La desfachatez se vuelve cada vez más grande. Los periodistas dejaron de lado parte de su oficio, pasaron de ser opinadores en sus escritos de opinión a juzgadores, utilizando los medios de gran influencia para los cuales trabajan para hablar a diestra y siniestra de otros, sin importar si dicen la verdad o si hay una investigación de por medio.
Y es que cuando los periodistas más populares e influyentes de este país hacen sus columnas, llámense radiales, escritas o, las ahora tan de moda, virtuales, se creen dioses a los cuales nadie puede refutar. De hecho, se ensañan de manera particular contra ciertos personajes públicos, incluso faltando a veces a la honra y al buen nombre. Y, claro, como los personajes en cuestión no tienen los mismos espacios para defenderse y aclarar situaciones o ruidos en la comunicación, pues quedan sencillamente señalados ante la opinión pública.
De ese modo, después que un periodista decide hacer comentarios venenosos, señalar con el dedo y disparar su costalado de palabras y acusaciones, en muchos casos sin prueba alguna y a la sombra de su lado partidista u activista oculto, la reputación de los personajes públicos honestos queda por el suelo.
Una vez se comenta sobre hechos no comprobados de personajes o marcas, el daño ya está hecho. Los sicarios morales, que ahora —aunque suene duro son nuestros más halagados periodistas, que se dejan llevar por el odio y por su sed de justicia propia— agreden sin reparos, ponen la reputación del doliente por el suelo a manera de juego de poderes, simplemente porque les produce rating o, en el peor escenario, porque son utilizados por diferentes sectores como “idiotas útiles”.
Debemos parar este circo, que aclaro es de algunos los periodistas, y detener tanta polarización, altivez y yoísmo, que parece ir más allá del egoísmo.

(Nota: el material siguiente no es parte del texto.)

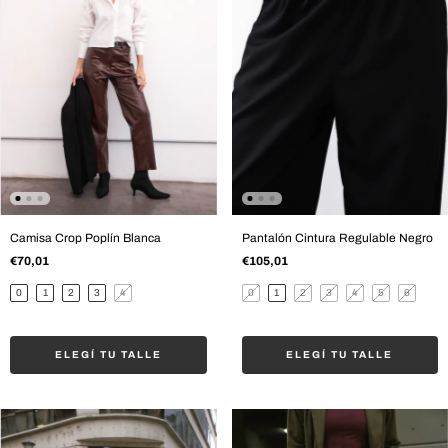
Camisa Crop Poplín Blanca
Pantalón Cintura Regulable Negro
€70,01
€105,01
0
1
2
3
4
0
1
2
3
4
5
6
ELEGÍ TU TALLE
ELEGÍ TU TALLE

Hay que volver a la esencia misma del periodismo: no hablar por hablar, y ser más diligentes y responsables en lo que decimos, convencidos seguramente de que, como en las ruletas, todo lo que digan puede ser usado en su contra o que simplemente por la ley de la compensación todo acto malo se devuelve.
Hasta cuándo debemos simplemente sacar los trapitos al sol, sin ética periodística, solo porque este o aquel personaje no es de mis mayores afectos; entonces, un día hablo mal de él y al otro no, solo por despistar, pero al siguiente sí y así sucesivamente, como si fuera algo visceral. Será que no nos damos cuenta los periodistas de verdad de que se pierde la credibilidad y que la audiencia que cada día es más exigente ve cómo se delatan los comunicadores y no tragan entero.
La misión es construir país y a eso le debemos apuntar. Y qué mejor que comenzar por nosotros, los comunicadores sociales y periodistas reales y, por qué no, los que se han adherido a esta bella profesión sin serlo, porque no es mejor aquel que se “caga en el buen nombre de otros”, sino el que con ética, honestidad, investigación sustentada y verdad es capaz de destapar las ollas más podridas del país y poner en su sitio al que sea necesario.
No perdamos la batalla. Rescatemos nuestro bien versado nombre de periodistas, revivamos ese cuarto poder con el que tanto amor nos titularon, y no dejemos nuestra profesión solo en juzgadores y generadores de odios y agresión sin dolor.